Walaupun di asrama tidak diperbolehkan untuk membawa setrika, aku harus tetap menjamin semua pakaian yang akan aku kenakan wangi dan rapi. Setidaknya, untuk pakaian sekolah. Salah satu caranya adalah dengan langsung melipatnya setelah pakaian tersebut kering atau diangkat dari jemuran.
Karena jika pakaian sudah rapi, bersih, apalagi wangi, akan menambah rasa percaya diri dan konsentrasiku dalam belajar di kelas. Entahlah, aku tidak tahu hubungannya apa, tapi jujur hal itu sangat berpengaruh bagi orang sepertiku. Mungkin karena sudah dibiasakan sejak kecil oleh orang tua, jadi masih dipegang kuat sampai sekarang.
Omong-omong tentang orang tua, di saat sedang belajar seperti ini, aku jadi rindu susu coklat buatan ibu. Biasanya kalau malam, apalagi di saat aku sedang belajar di kamar, biasanya ibu akan datang membawa senampan asupan untuk menemani belajarku. Huft. Tidak terasa, sudah hampir seminggu aku tinggal di asrama, dan aku merasa sedikit demi sedikit berubah menjadi lebih mandiri.
Bajuku sudah tidak dicucikan ibu lagi. Makan pun sudah tidak perlu dipanggil berkali-kali agar aku turun ke meja makan sampai membuat ibu yang mengalah untuk naik membawa makananku ke kamar. Tidur pun aku sudah bisa tanpa guling kiri kanan dan boneka beruang besar. Karena sebelumnya, dua guling itu harus ada di sampingku sebelum aku terlelap. Namun sekarang, tidur beralaskan kasur busa tipis yang dilengkapi dengan satu bantal saja sudah terasa nikmat sekali. Mungkin efek capek satu hari mengikuti kegiatan sekolah dan asrama.
Ya, pelan-pelan semua kebiasaan yang kurasa memang cocok diubah mulai terlihat satu persatu. Meski diawali dengan hal-hal yang memberatkan seperti peraturan ini itu, tapi aku bersyukur karena aku mampu bertahan sampai hari ini, bertemu dengan teman-teman random seperti keenam teman kamar. Sebab, bersama mereka rasa homesick, pengin pulang, pindah sekolah, malas, dan lain-lain menjadi berkurang dan bisa teratasi.
"Boleh aku ikut di sini?"
Suara seseorang di belakangku sungguh berhasil menghilangkan semua pikiran-pikiran tadi. "Oh, boleh, La," jawabku cepat sebelum gadis itu mengurungkan niatnya dan kembali masuk ke kamar.

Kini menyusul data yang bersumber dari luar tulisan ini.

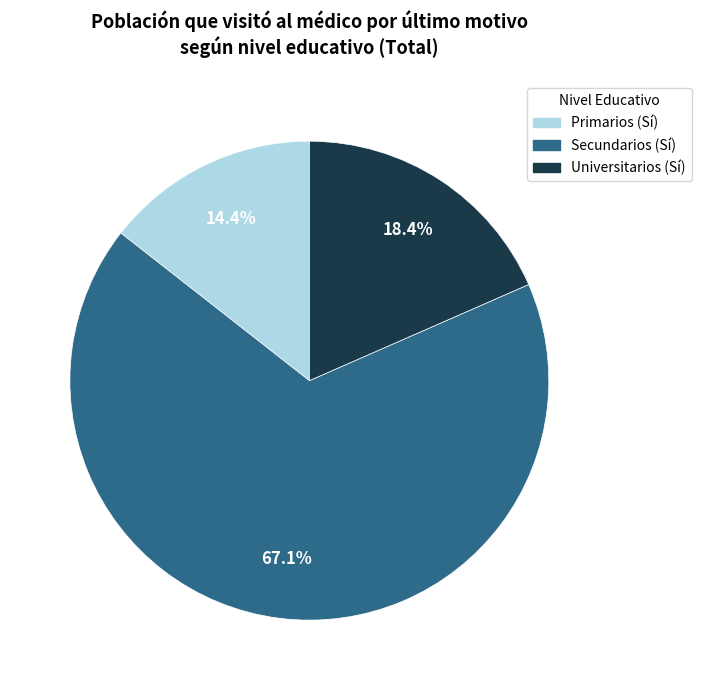

Rank the categories by value from highest to lowest.

Secundarios (Sí), Universitarios (Sí), Primarios (Sí)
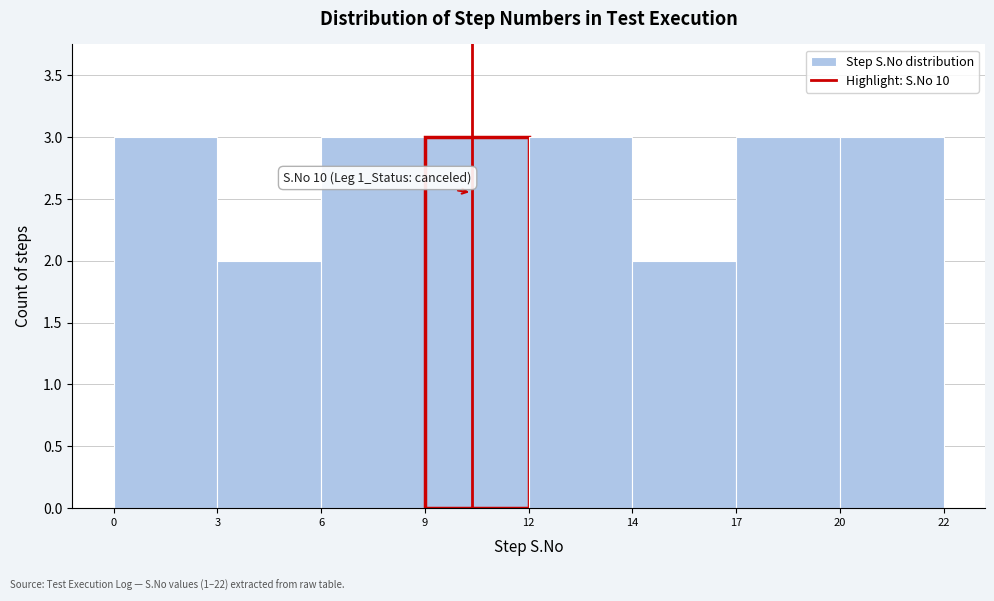

Reading left to right, list all the values displayed in this chart.

0=3	3=2	6=3	9=3	12=3	14=2	17=3	20=3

"Terima kasih," ucapnya kecil, tapi tetap bisa kudengar jelas.
Pandangan mataku masih mengekori gerak-gerik Laila, mulai dari dia mengitari tempat dudukku untuk mengambil posisi nyaman sampai dia mendaratkan bokongnya ke lantai putih yang di lapisi karpet mini.

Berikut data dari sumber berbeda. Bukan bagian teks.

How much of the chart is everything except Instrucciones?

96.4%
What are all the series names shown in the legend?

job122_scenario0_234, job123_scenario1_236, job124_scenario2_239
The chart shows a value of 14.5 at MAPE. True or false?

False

Sebelum memilih belajar di depan teras kamar bersama teman kamar yang lain, aku memang sengaja menggelar karpet yang disediakan untuk para santri yang ingin beraktivitas di teras agar tidak dingin, terlebih malam-malam begini.

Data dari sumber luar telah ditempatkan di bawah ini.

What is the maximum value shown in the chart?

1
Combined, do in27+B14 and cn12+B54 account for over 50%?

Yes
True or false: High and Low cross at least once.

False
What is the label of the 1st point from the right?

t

"Kamu mau belajar apa, La?" tanyaku kepo. Entahlah, aku memang selalu penasaran dengan gadis di sampingku ini. Semua kegiatannya ingin aku tahu, padahal sikap itu tidak baik jika dilakukan terus-menerus.
"Baca buku biologi." Dia menjawabnya sambil memperlihatkan buku siswa di tangannya. Kedua matanya sedikit melengkung seperti bulan sabit, mungkinkah dia sedang tersenyum? Ah, andai saja aku bisa melihat senyum itu. Pasti dia sangat cantik dibalik balutan kain hitam itu.